The weather was perfect the day I returned to the trail, after drying out in a motel in Mojave and a huge brunch at Denny's. Fortunately, the rain had stopped and there was no wind or too much sun. I climbed 10 miles to Campana Ridge, surrounded by hundreds of windmills.
|Miles and miles of windmills|
At that time of the morning it was cold and windy. When the sun came up I put my Tilley hat on over my hoodie. I was so upset when I realized the hat had blown off at some point. There was no way I was going to backtrack with only limited water supply and it could be 5 miles before finding it. Fortunately, I had my umbrella for sun protection.
The next day it was raining like crazy - a constant root soaker with lots of fog. Everything again soaked, even inside my tent due to condensation. My umbrella came in very handy once more. Fortunately, my sleeping bag is dry and I sleep warm and comfortable.
|Drying everything out when the rain finally stopped.|
|Hola amigos, cómo me veo?|
|I enjoyed a seat and a water cache provided by PCT trail angels on my hike to Agua Dulce.|
Even though I was told the area I was heading was expecting 1 to 3 inches of snow, I decided to leave Hiker Heaven and keep on truckin.
|Hiked through Vasquez Rocks (click here)|
|My room for the night - a prop for a movie set.|
|The section Dick is hiking this month.|
|BOO enjoys watching Chick Flicks with me!|
|St. Patrick's Day lunch at the Senior Center with mom.|
(She's the good-looking one with the white sweater)
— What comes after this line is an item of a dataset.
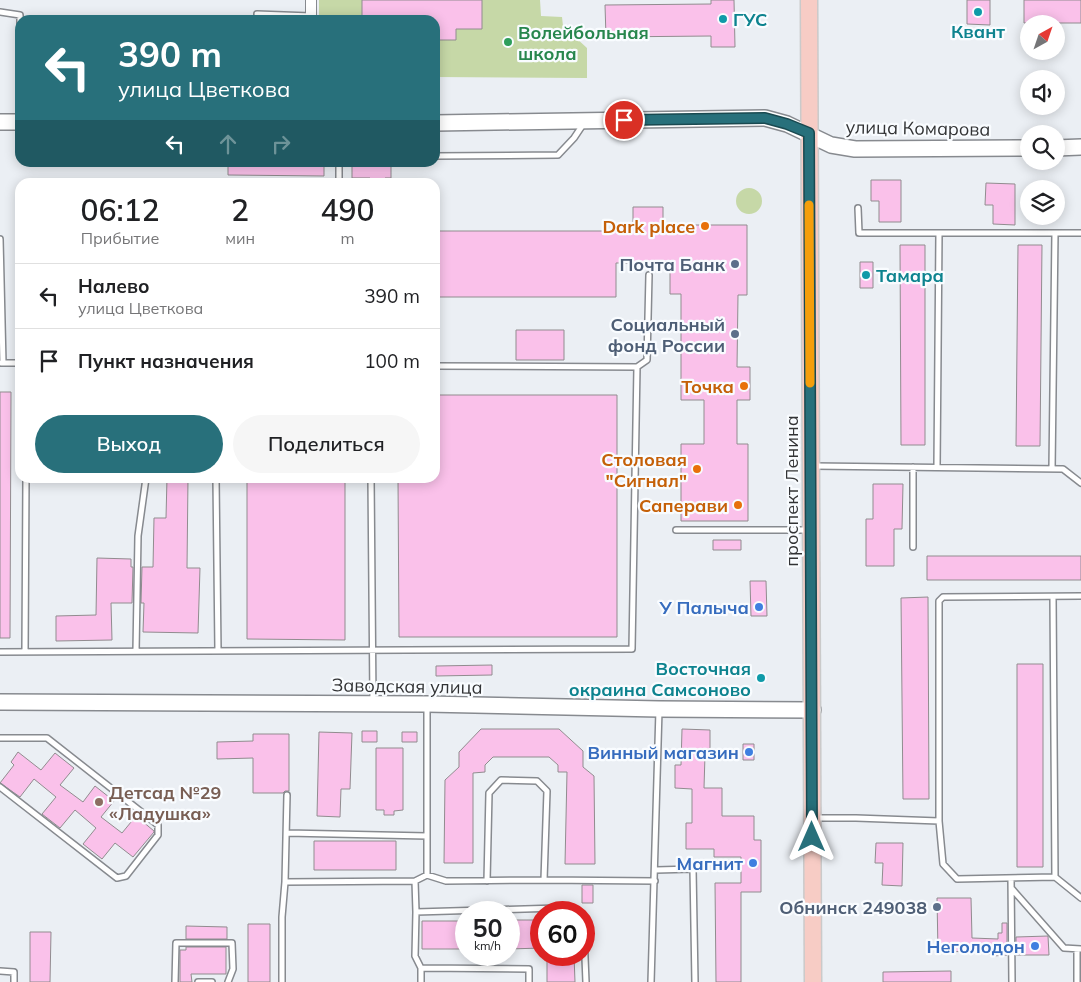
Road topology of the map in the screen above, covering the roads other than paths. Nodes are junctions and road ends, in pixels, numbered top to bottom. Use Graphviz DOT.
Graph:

|Happy hour with our Canadian friends. We connect every year when we're in the south.|
**That night out of Mohave I camped on an exposed ridge about 10 miles south surrounded by a forest of wind generators. It's almost like sleeping in a railyard full of trains going through. I didn’t realize how much noise they make and each one seems to have its own tone. Over the years they’ve grown bigger with each generator and I could see all the generators from my perch. The newest ones are as large as redwood trees.
Some windmills are actually broken like skeletons and others are wounded, with blades missing almost as if they’ve been sheared off. I ran into a firefighter doing trail maintenance on the way up and he explained to me that what happens is the bearings go out on them occasionally and they start free wheeling. In a bad windstorm they sometimes shut the highways down because the blades will break off and can actually travel a mile or more and do a lot of damage.
***Hiker town (not to be confused with Hiker Heaven) is a goofy little place and looks like a movie set - churches, saloon with a dozen little false facade houses. The guy who lives there lets PCT hikers camp there for a fee which supports him a bit. I needed water otherwise this is a place I would have passed by. There was a Do not Disturb sign on his door so I just took water and headed up the trail hiking the distance needed to get off the Tejon Ranch where I could camp. (An agreement between the Tejon Ranch Company and a coalition of environmental groups is designed to permanently protect 240,000 acres of the historic ranch. It is the largest conservation and land-use pact in California history.)